* _TASK TO COMPLETE_: Copy out the listing below with every "common name" replaced by "vernacular name" and nothing else changed. Omit the pictures.
-- Start of GIVEN INFORMATION --
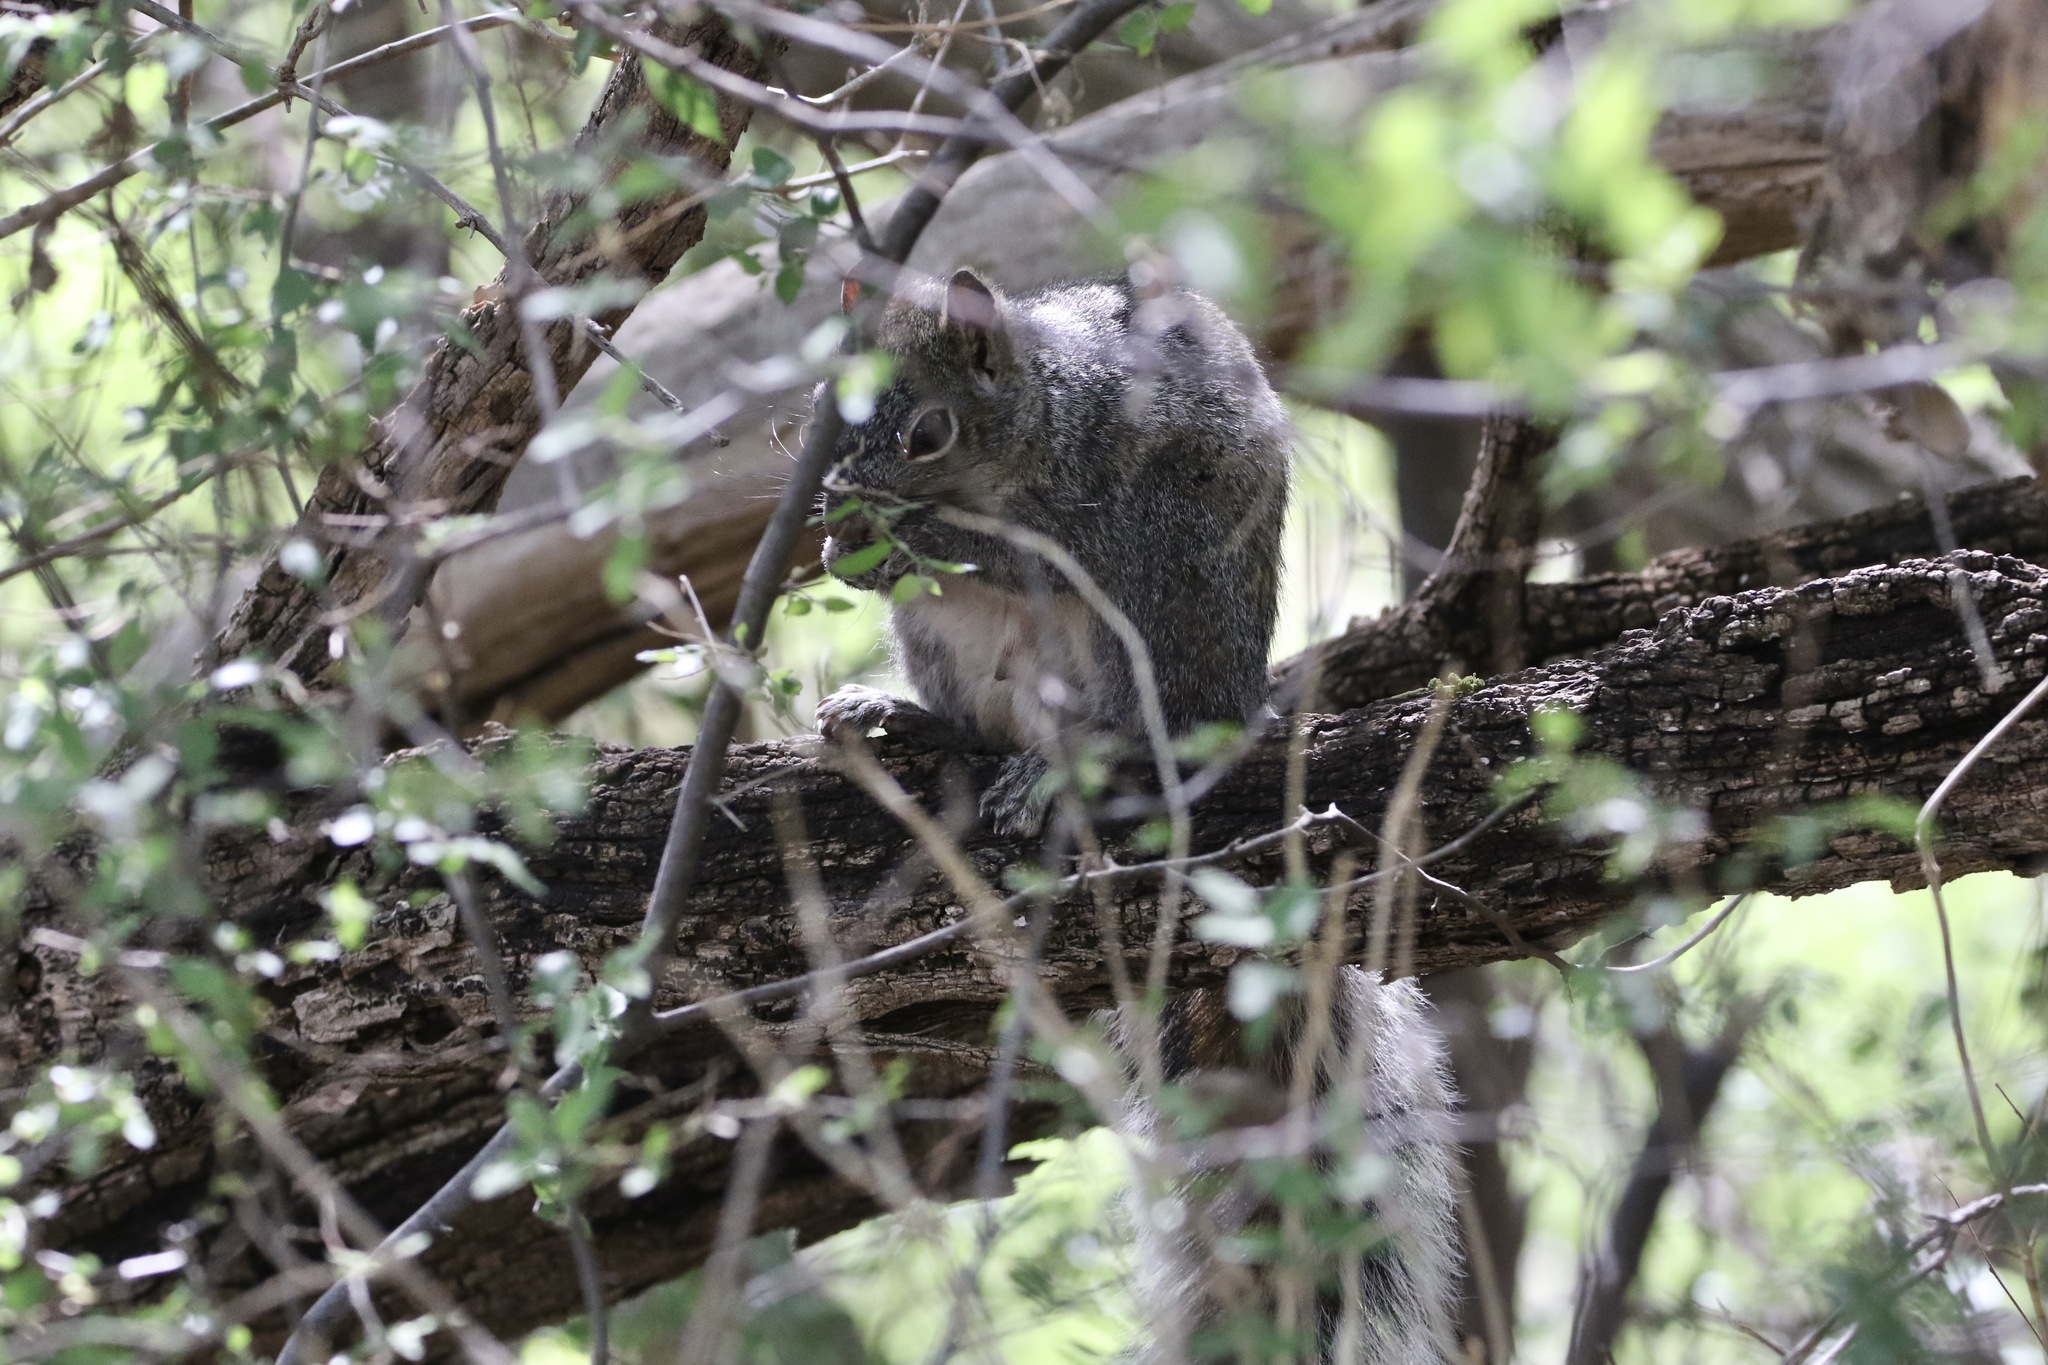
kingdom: Animalia
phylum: Chordata
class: Mammalia
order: Rodentia
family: Sciuridae
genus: Sciurus
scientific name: Sciurus arizonensis
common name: Arizona gray squirrel
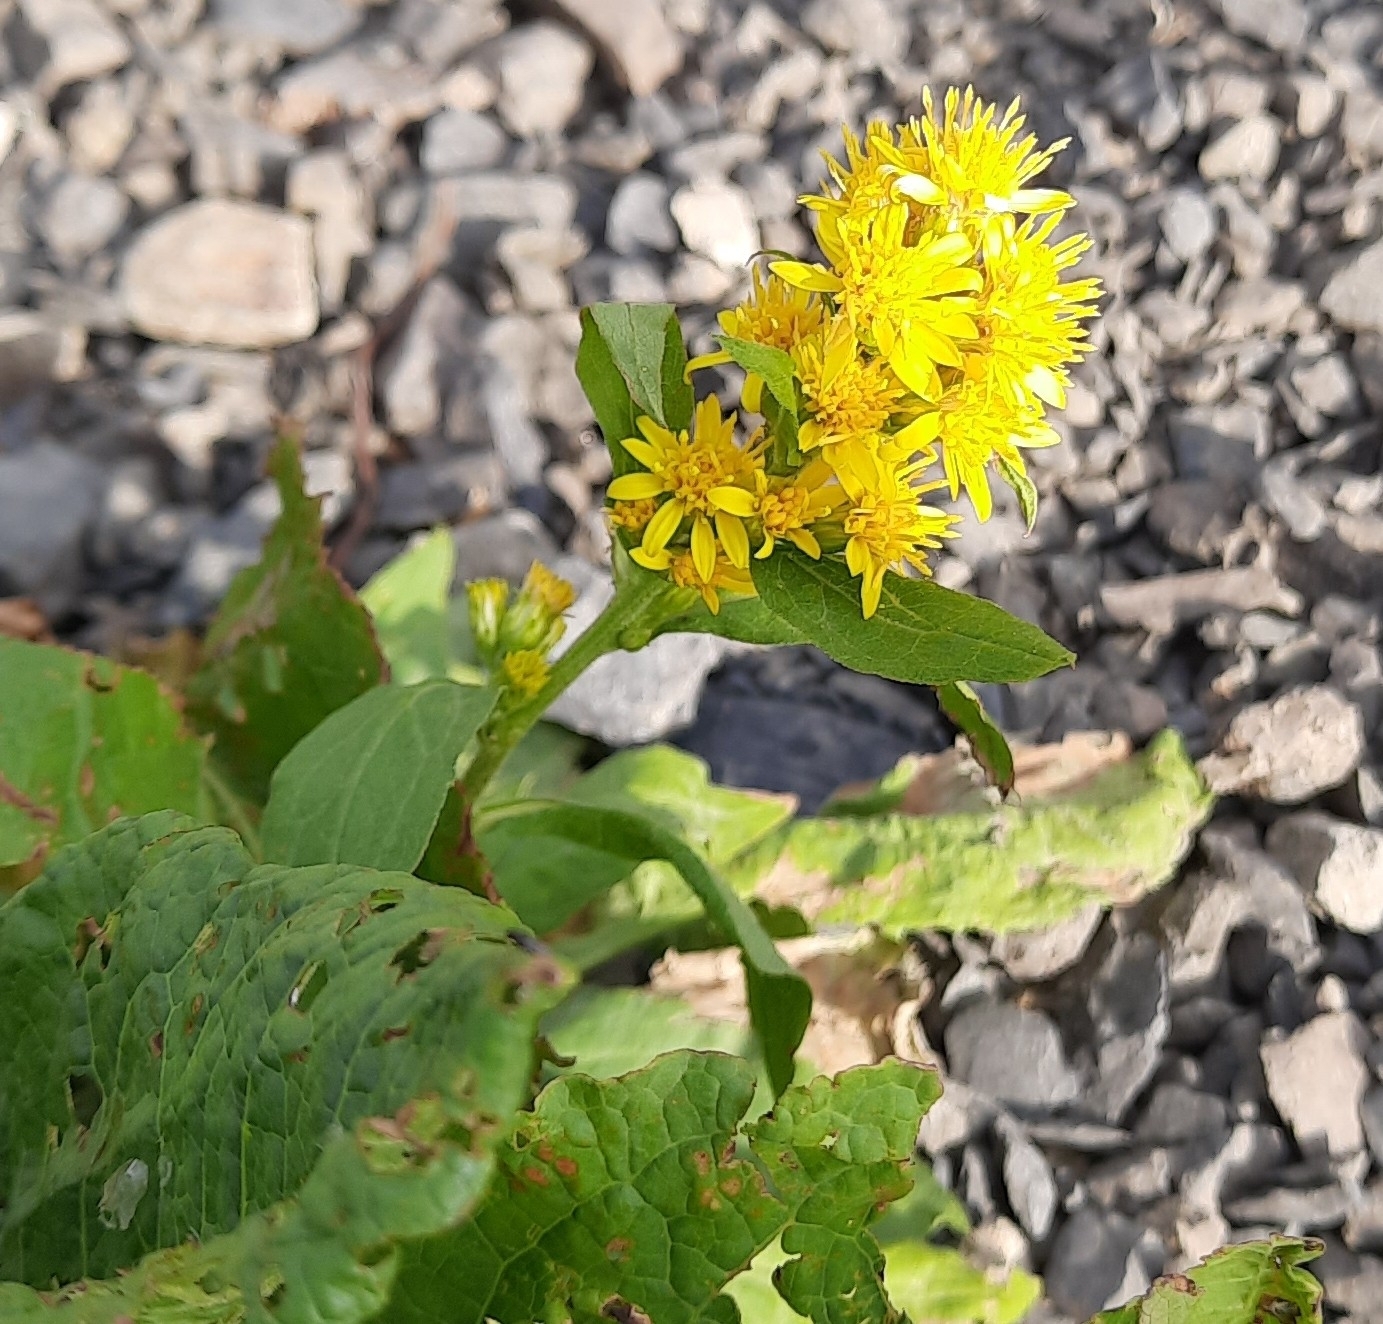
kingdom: Plantae
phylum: Tracheophyta
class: Magnoliopsida
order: Asterales
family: Asteraceae
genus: Solidago
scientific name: Solidago virgaurea
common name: Goldenrod
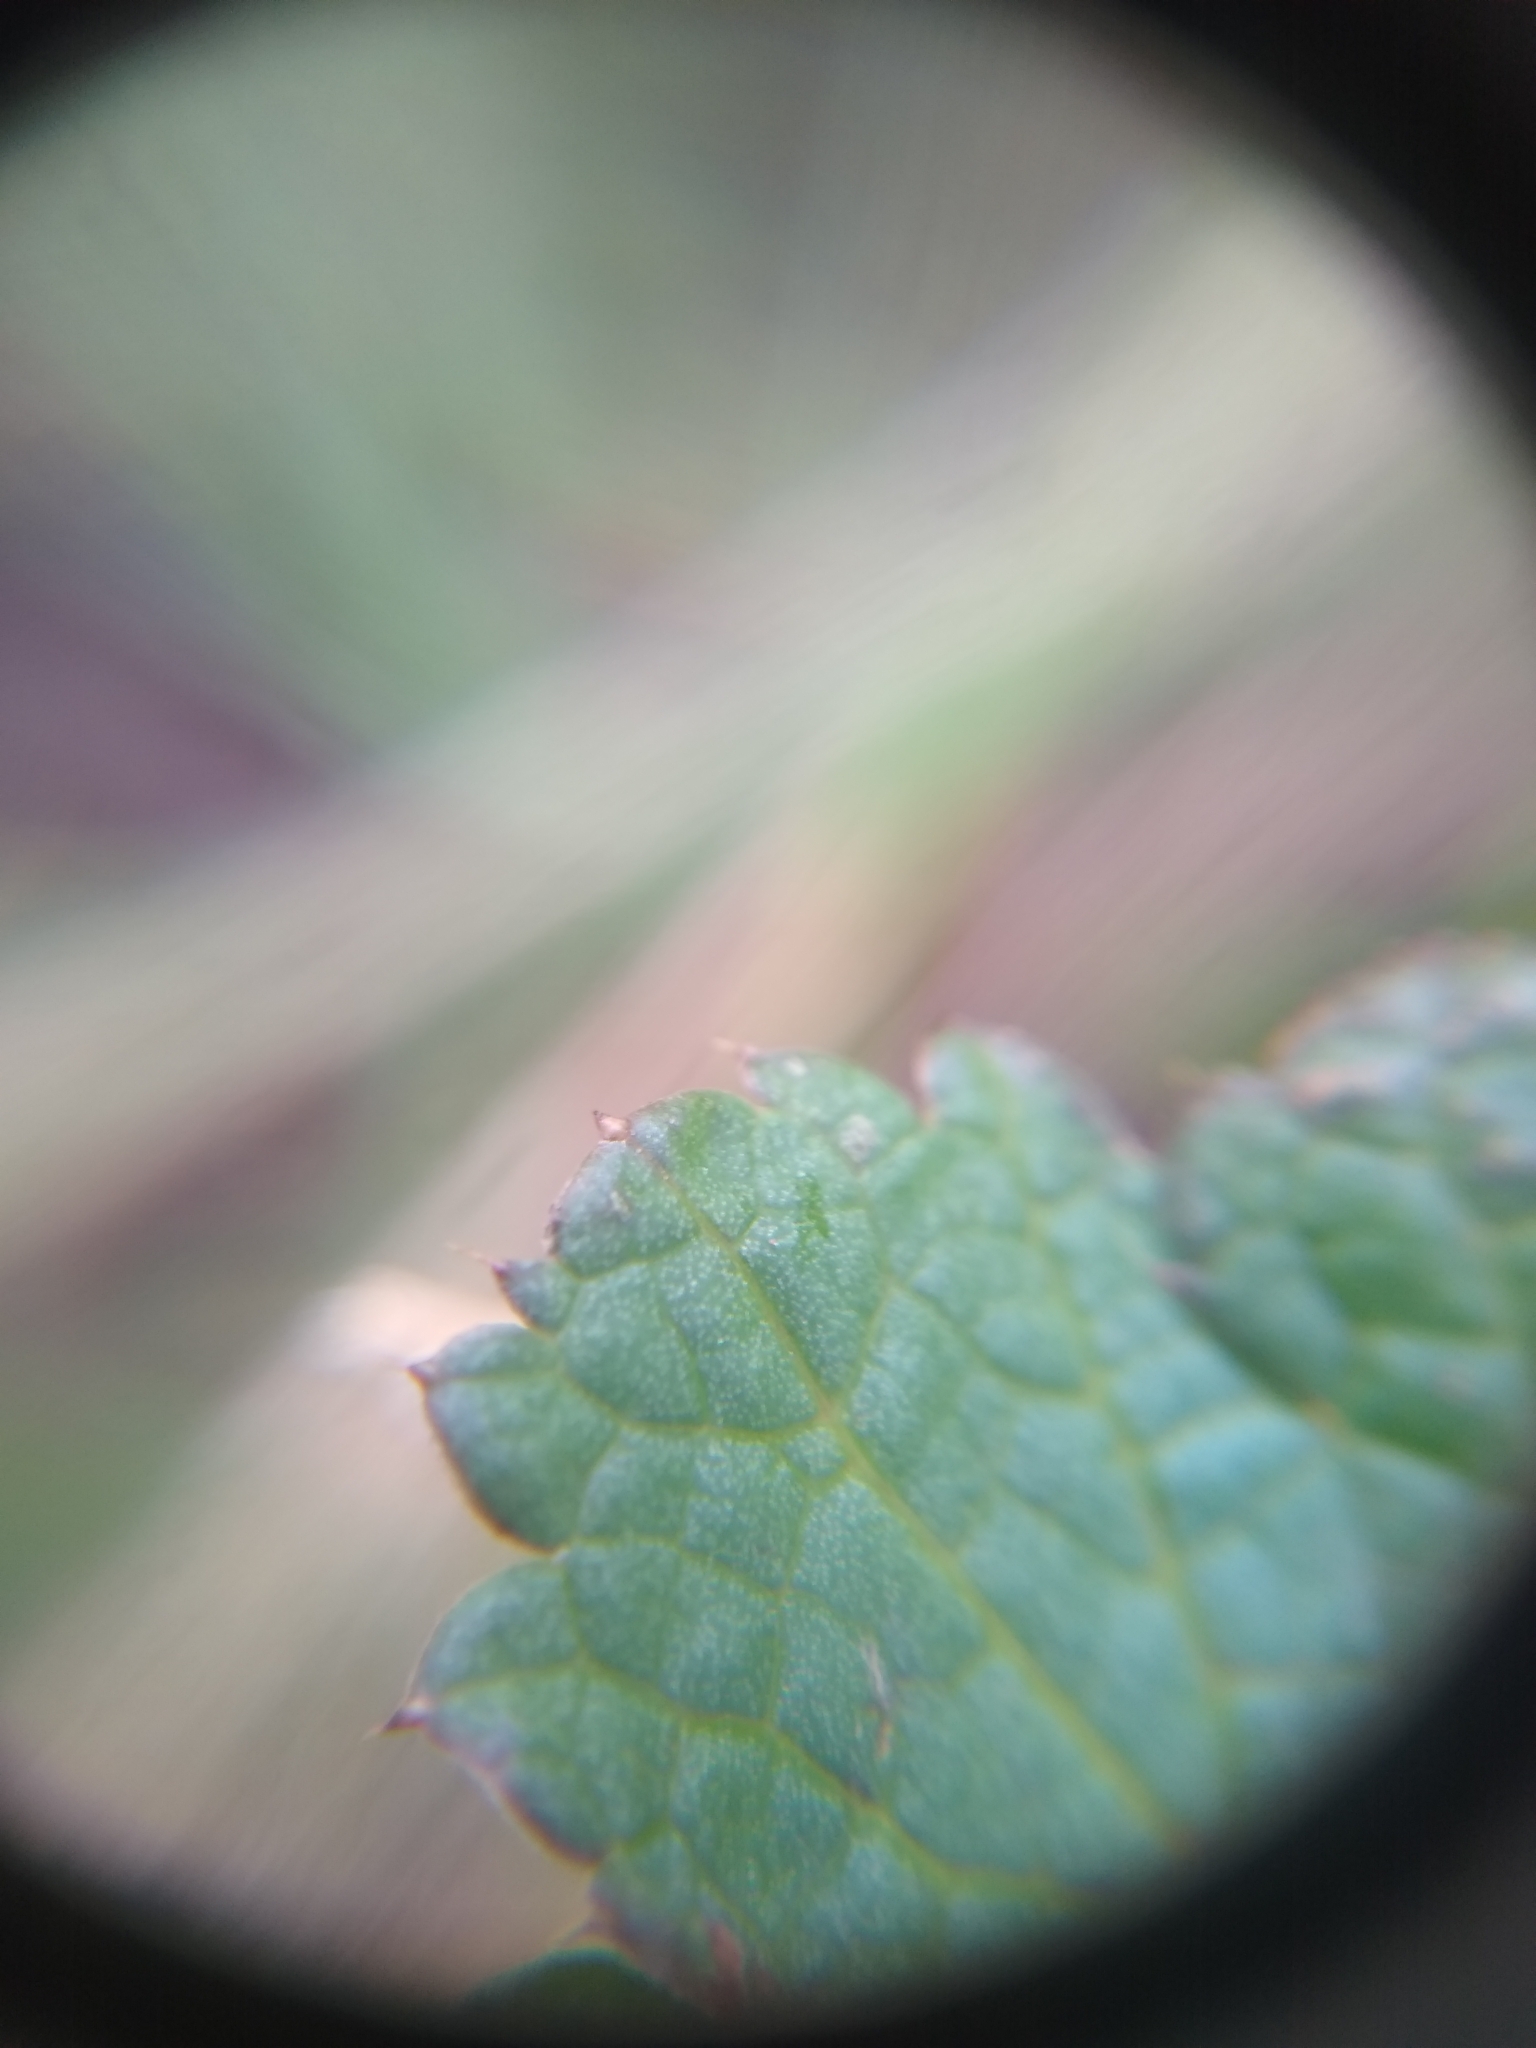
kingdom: Plantae
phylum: Tracheophyta
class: Magnoliopsida
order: Apiales
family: Apiaceae
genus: Sanicula
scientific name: Sanicula crassicaulis
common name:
-- End of GIVEN INFORMATION --
* _OUTPUT FOR THIS TASK_:
kingdom: Animalia
phylum: Chordata
class: Mammalia
order: Rodentia
family: Sciuridae
genus: Sciurus
scientific name: Sciurus arizonensis
vernacular name: Arizona gray squirrel
kingdom: Plantae
phylum: Tracheophyta
class: Magnoliopsida
order: Asterales
family: Asteraceae
genus: Solidago
scientific name: Solidago virgaurea
vernacular name: Goldenrod
kingdom: Plantae
phylum: Tracheophyta
class: Magnoliopsida
order: Apiales
family: Apiaceae
genus: Sanicula
scientific name: Sanicula crassicaulis
vernacular name:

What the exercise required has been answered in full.